Au fils des jours, et sous son nez , les amants affichaient leur relation en taverne comme de vulgaires manants. A même oublier qu'il y avait des témoins quand ils parlaient de ravitaillement pour Montreal ou s'embrassaient à qui mieux mieux. Quitte à embuer les fenêtres des tavernes où ils finissaient leurs nuits. Et à titiller chez bon nombre de non bourguignons cette fibre tant connue du.. " Et vous savez quoi Maud?..." Sans même qu'elle veuille savoir.

Maud avait décidé dans un premier temps de ne pas rentrer à Montreal tant que le danger ne serait pas écarté de Dijon. Un bref aller retour à Chalon et le temps était venu.

Oh ce n'est pas vraiment qu'elle ait envie de se rendre là bas non.. La forteresse était sinistre.. Niall régentait tout..Avait même interdit l'accès à ses gens de Beaumont et avait refusé de loger au même étage que le leur sa pupille adorée. Et l"éplucheuse de légumes "comme l'avait surnommé le Dauphin y logeait.

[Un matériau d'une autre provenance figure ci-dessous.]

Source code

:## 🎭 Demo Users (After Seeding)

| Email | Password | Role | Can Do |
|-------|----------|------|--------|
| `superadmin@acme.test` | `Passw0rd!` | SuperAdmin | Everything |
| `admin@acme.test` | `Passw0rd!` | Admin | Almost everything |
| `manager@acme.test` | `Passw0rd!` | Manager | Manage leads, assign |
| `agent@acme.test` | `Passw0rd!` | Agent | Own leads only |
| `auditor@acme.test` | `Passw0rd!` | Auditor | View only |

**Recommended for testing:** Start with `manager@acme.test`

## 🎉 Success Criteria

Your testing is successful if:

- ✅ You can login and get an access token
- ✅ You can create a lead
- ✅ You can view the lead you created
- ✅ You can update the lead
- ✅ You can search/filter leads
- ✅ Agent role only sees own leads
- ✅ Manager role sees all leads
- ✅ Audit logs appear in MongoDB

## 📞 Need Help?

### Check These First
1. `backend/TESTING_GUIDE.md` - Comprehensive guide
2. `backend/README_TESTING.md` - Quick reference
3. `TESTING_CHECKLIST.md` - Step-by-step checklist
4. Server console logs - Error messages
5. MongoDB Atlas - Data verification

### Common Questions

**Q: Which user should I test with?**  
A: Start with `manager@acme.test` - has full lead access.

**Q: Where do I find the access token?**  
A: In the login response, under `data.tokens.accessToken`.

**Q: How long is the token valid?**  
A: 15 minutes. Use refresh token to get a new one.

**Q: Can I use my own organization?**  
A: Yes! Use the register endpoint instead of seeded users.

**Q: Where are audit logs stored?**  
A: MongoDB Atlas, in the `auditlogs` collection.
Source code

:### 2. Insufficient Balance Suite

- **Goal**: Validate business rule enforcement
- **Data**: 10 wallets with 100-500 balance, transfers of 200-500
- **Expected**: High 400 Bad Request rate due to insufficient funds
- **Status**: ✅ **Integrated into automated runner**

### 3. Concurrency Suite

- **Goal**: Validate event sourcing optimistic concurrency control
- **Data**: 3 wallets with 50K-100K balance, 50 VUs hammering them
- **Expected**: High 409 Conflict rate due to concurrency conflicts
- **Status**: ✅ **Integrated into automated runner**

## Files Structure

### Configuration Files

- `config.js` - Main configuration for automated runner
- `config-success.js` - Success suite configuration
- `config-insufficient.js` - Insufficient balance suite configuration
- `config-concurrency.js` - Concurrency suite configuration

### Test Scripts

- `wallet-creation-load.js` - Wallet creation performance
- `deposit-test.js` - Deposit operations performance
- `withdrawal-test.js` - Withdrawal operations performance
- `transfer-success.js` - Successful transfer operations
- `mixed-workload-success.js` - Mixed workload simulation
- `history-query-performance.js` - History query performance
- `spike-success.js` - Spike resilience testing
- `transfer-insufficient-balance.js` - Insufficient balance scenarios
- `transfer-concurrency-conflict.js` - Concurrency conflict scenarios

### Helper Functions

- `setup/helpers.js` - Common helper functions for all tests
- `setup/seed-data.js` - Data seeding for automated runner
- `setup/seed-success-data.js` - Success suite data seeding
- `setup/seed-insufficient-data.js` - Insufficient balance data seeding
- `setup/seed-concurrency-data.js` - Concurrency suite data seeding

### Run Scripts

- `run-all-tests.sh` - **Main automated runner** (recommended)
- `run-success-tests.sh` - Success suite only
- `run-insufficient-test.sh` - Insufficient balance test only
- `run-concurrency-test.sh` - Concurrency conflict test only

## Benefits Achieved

Sauf que Montreal était la demeure conjugale, et Maud en était la suzeraine également.
Et sa dernière visite au Manoir de Margny du Prince Uruk lui commandait de retrouver un confort qui lui manquait tant. Et lui avait donné des idées. Rendre Montreal plus chaleureux, plus cossu, plus confortable.

Aah! ses canapés moelleux, ses tapis au sol, ces meubles simples mais stylés et ces fenêtres bien calfeutrées. Elle en rêvait.

Donall grandissait et grossissait et il était assez en bonne santé que pour faire le trajet. Elle avait hésité.. mais hésité un nombre incalculable d'heures avant de le prendre avec elle. Sa peur que Niall lui arrache des bras et encore plus dans ce château était vivace au fond de son ventre. Et ses paroles devant Nemours ne la rassuraient pas plus que ça.

Pliant le peu des vêtements dans un coffre, elle loua cheval et carriole. La nounou indispensable à Donall et son loyal Alphonse l'accompagnaient.

Le soleil de Printemps mettait juste un peu de gaieté aux premiers murs sombres.. Deux enceintes à franchir avant d'entrer dans le Château.

Maîtresse! Que c'est bon de vous revoir!
Et de paysans en gardes tous avec le sourire de la revoir et lui fêtant comme la bienvenue, elle mit pied à terre devant les portes du château.

Qu'on prenne mes affaires pour les monter dans la chambre et qu'on prépare celle à côté pour la nounou et Donall.
A vos ordres, Vicomtesse.

Avisant le garde à l'entrée et prenant Donall des bras de la nounou et de lui effleurer la joue doucement:
Allons Donall, ce n'est qu'une courte visite, je vous le promets. Votre père ne vous prendra plus dans les bras sans un mot ni comme un chien, c'est promis , vous restez dans les miens.

Avisant le garde à l'entrée avant de s'engouffrer dans les couloirs.
Bien le bonjour, prévenez mon époux que je l'attendrai dans la grande salle. Et apportez vin et charcutaille. J'ai faim!